Work to complete -> Restate word for word the lines of the material below, from the line with "[112,421,126,431] he -> [797,333,821,345] him" to the line with "[278,902,298,911] not -> (315, 671) none", both lines included, and no others.
━━━ Material provided
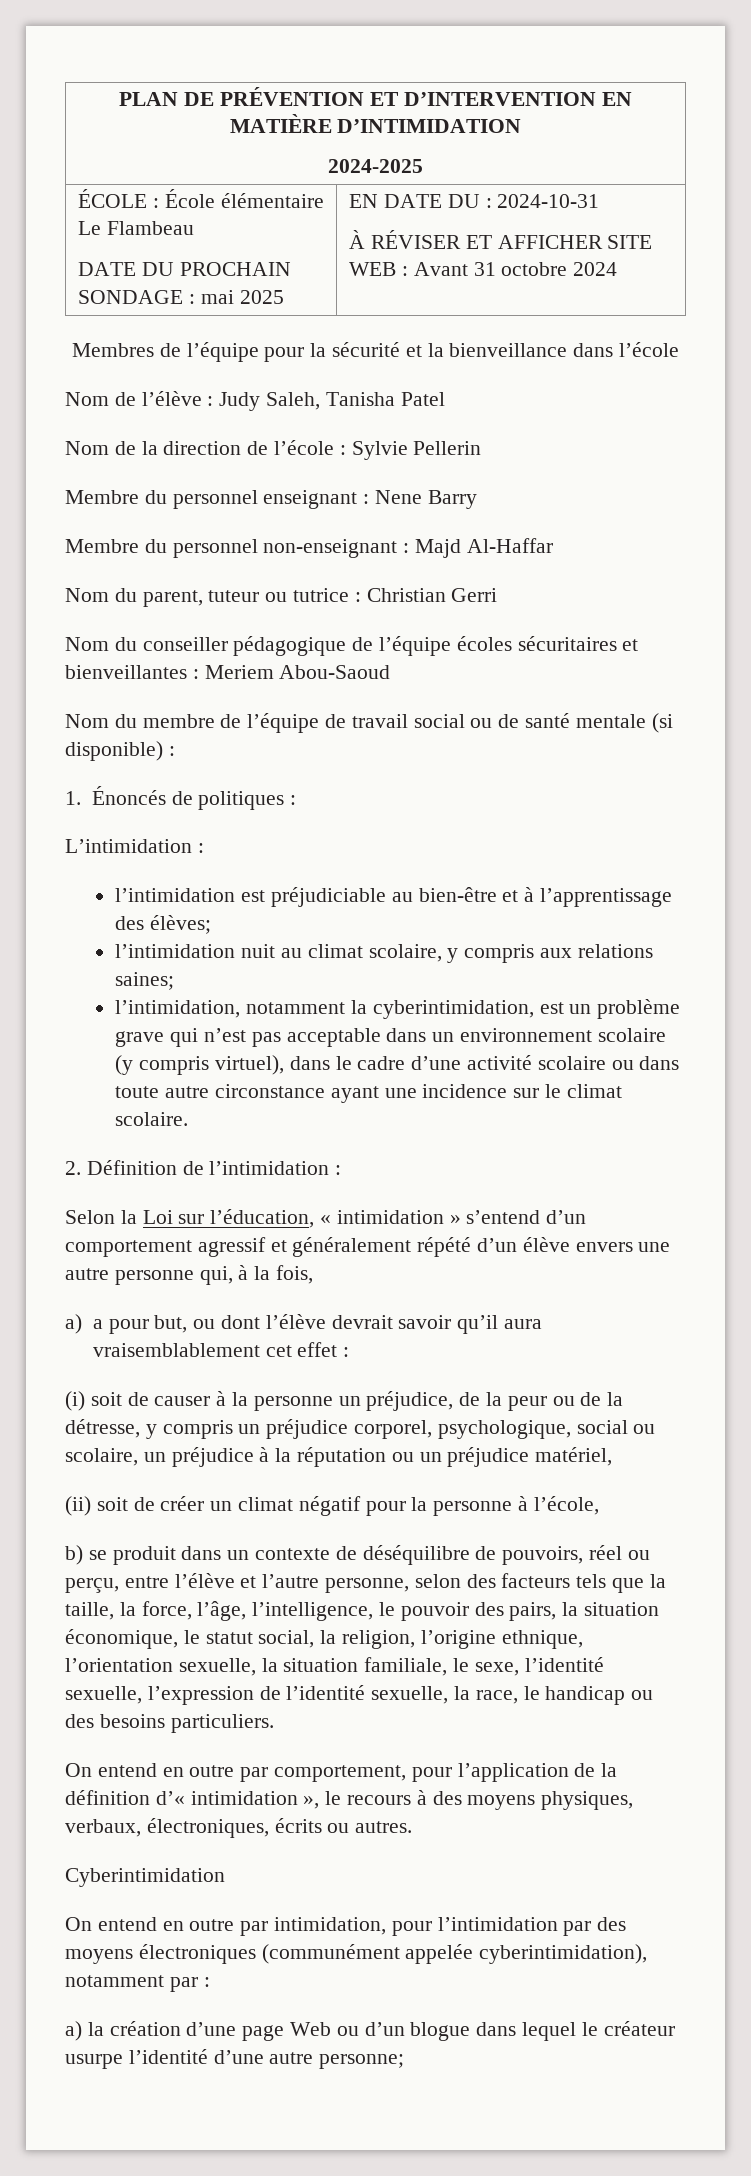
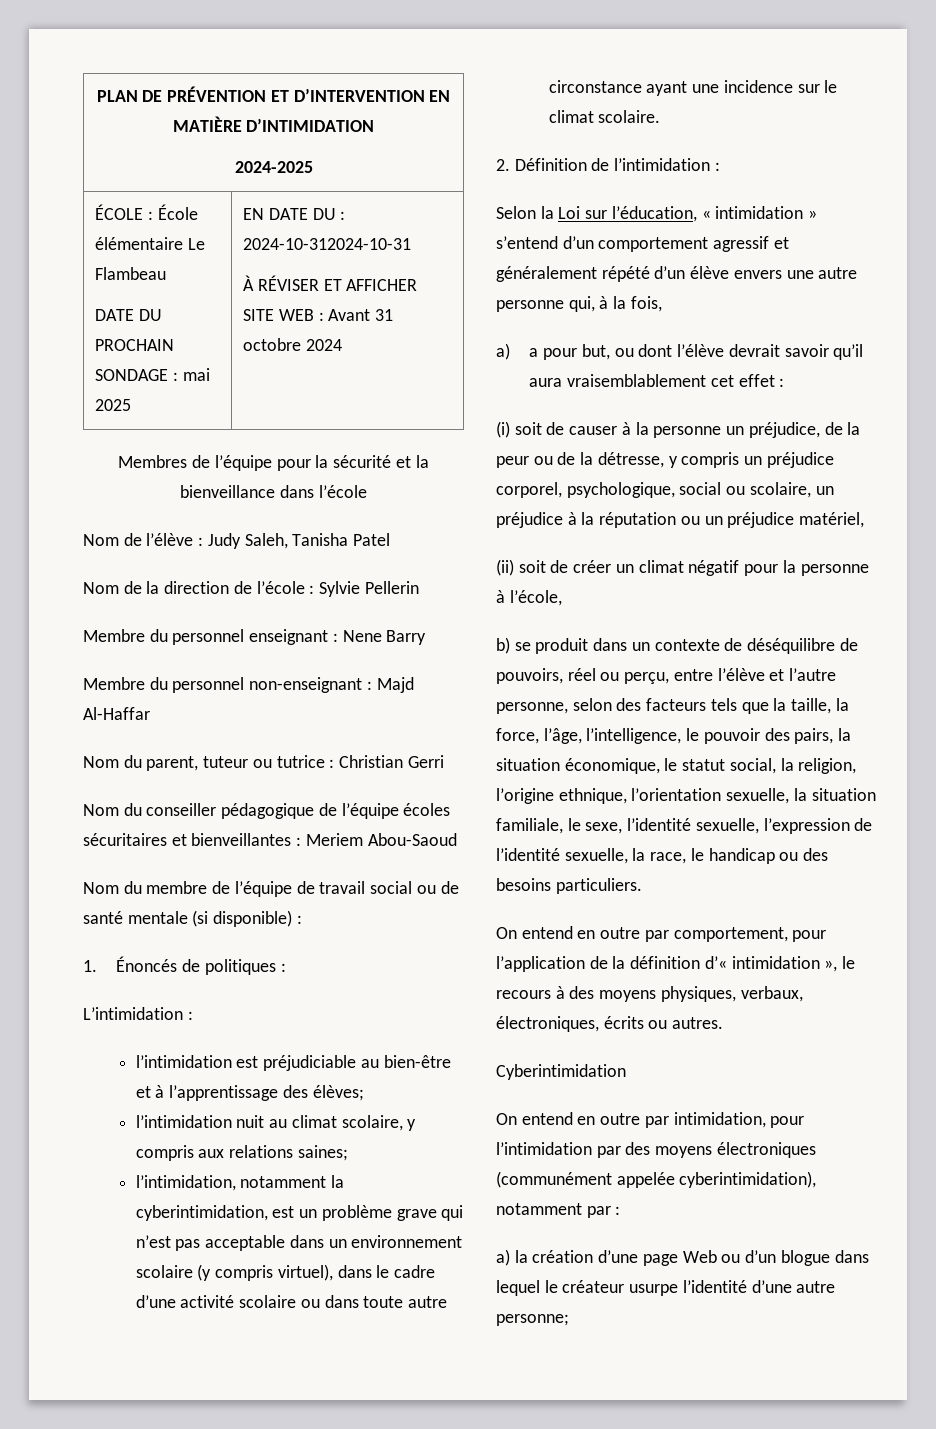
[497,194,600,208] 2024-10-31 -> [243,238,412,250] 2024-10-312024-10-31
━━━━━━
━━━ Material provided
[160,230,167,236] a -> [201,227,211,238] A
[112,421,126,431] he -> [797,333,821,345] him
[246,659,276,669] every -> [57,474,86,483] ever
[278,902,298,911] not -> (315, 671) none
━━━━━━
Answer ->
[112,421,126,431] he -> [797,333,821,345] him
[246,659,276,669] every -> [57,474,86,483] ever
[278,902,298,911] not -> (315, 671) none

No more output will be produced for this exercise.